It may sound a little odd to say that we learn from our students. After all, isn't it supposed to be that we learn from teachers until we know what we are doing, then we become the teacher? Well, that's very true. However, it isn't the entire story. Ask any teacher about when they stopped the learning side of their job and they will probably say, "What makes you think I ever stopped?"
In the broader sense, I was reminded about this the other day when I did some tutoring. This being the season for college applications and scholarship pitches, there's a booming market involving students who want to get things just right so they can go to the school of their choice or get a big, fat scholarship to help offset the costs. Fortunately, this also involves students who are fairly educated when it comes to their writing, but they want things to shine, to really pop off the page. For that, they bring in the tutor - that would be me - and I get to teach them the tricks of the trade.Well, how does this amount to learning? Well, teaching someone how to raise their writing game is one thing.
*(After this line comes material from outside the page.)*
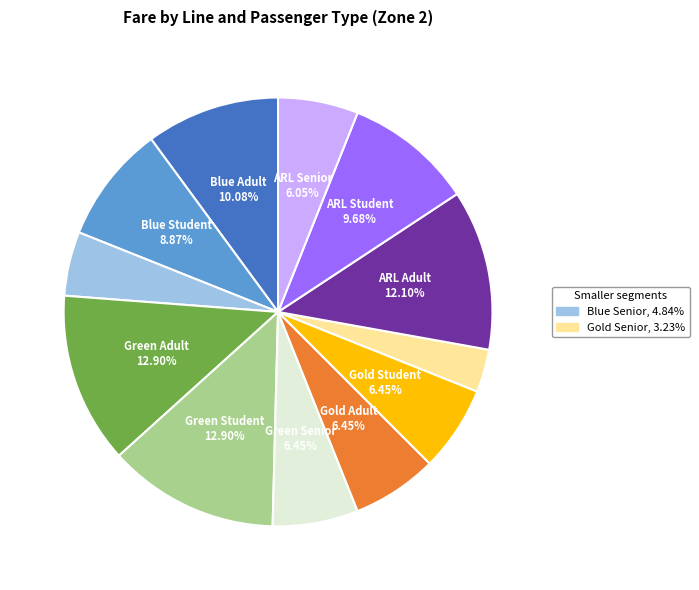

Is there a majority slice in this chart?

No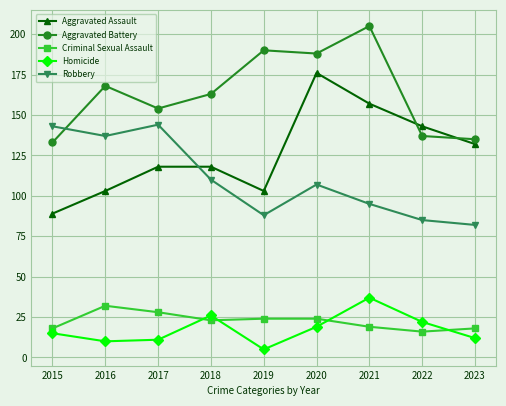

What is the minimum value for Criminal Sexual Assault?

16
You discuss some techniques, you talk about structure and reader appeal, you go through their writing and work through the problematic parts - that's the teaching part. However, things really kick into gear when you point out how they need a hyphen in a particular spot, and they say, "Why?" Those three letters, that simple word has echoed through every parent's brain when their child first reaches the inquisitive stage. "Why?" That's when the teacher has to do more than say, "Because." They have to teach the answer, which means they need to remind themselves the reason behind a particular answer. This often means relearning what we now take for granted.
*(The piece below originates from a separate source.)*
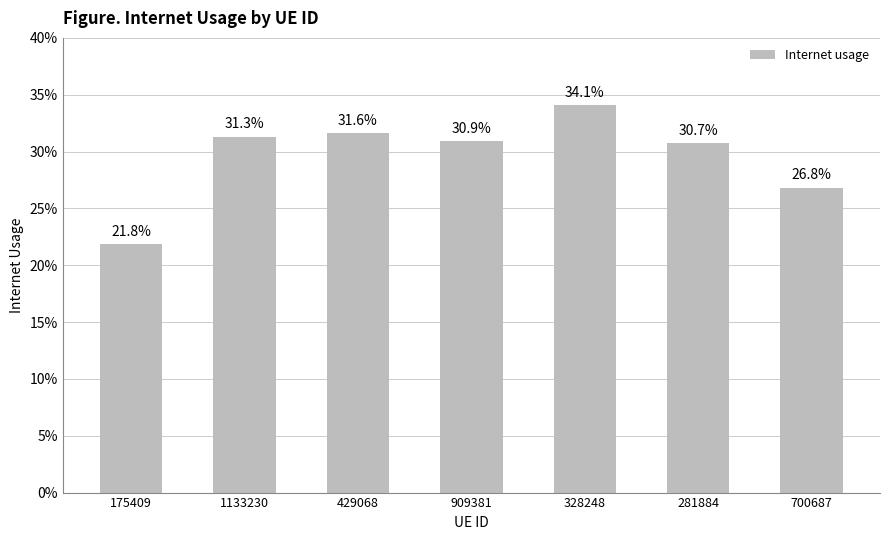

True or false: the data shows 0.2 at 429068.

False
My favorite thing to teach is the compound modifier, which involves a hyphen. What is it? Well, in the sentence, "I took a fifty-mile ride on my bike," it is "fifty-mile." This is where we describe something - the ride - with at least two words that only work when combined, and those words get hyphenated. "Fifty-mile" describes the ride only when those words are used together in front of "ride," so it becomes this compound modifier. If the sentence was, "I took a ride of fifty miles," then there's no hyphen because we are separating fifty miles from the ride. This is used quite often when someone describes another person with a phrase rather than a word. "He's just a useless, no-good, couldn't-find-his-butt-with-two-hands-and-a-flashlight troublemaker," has three modifiers - "useless," which is straightforward, "no-good," which is a two-word compound modifier, and that huge phrase that counts as one descriptor so the whole thing is a compound modifier and gets hyphenated through and through. (And I actually snuck in another compound modifier into the paragraph just for fun.)
So, when my student looks at me and says, "Why?" my job is now to teach them exactly why such a rule exists. When I do this, I also reinforce within myself the reason these rules exist, their purpose in writing, and just why they can be important. I give myself a refresher course on these rules of writing, all while teaching them, and my writing skills are that much better.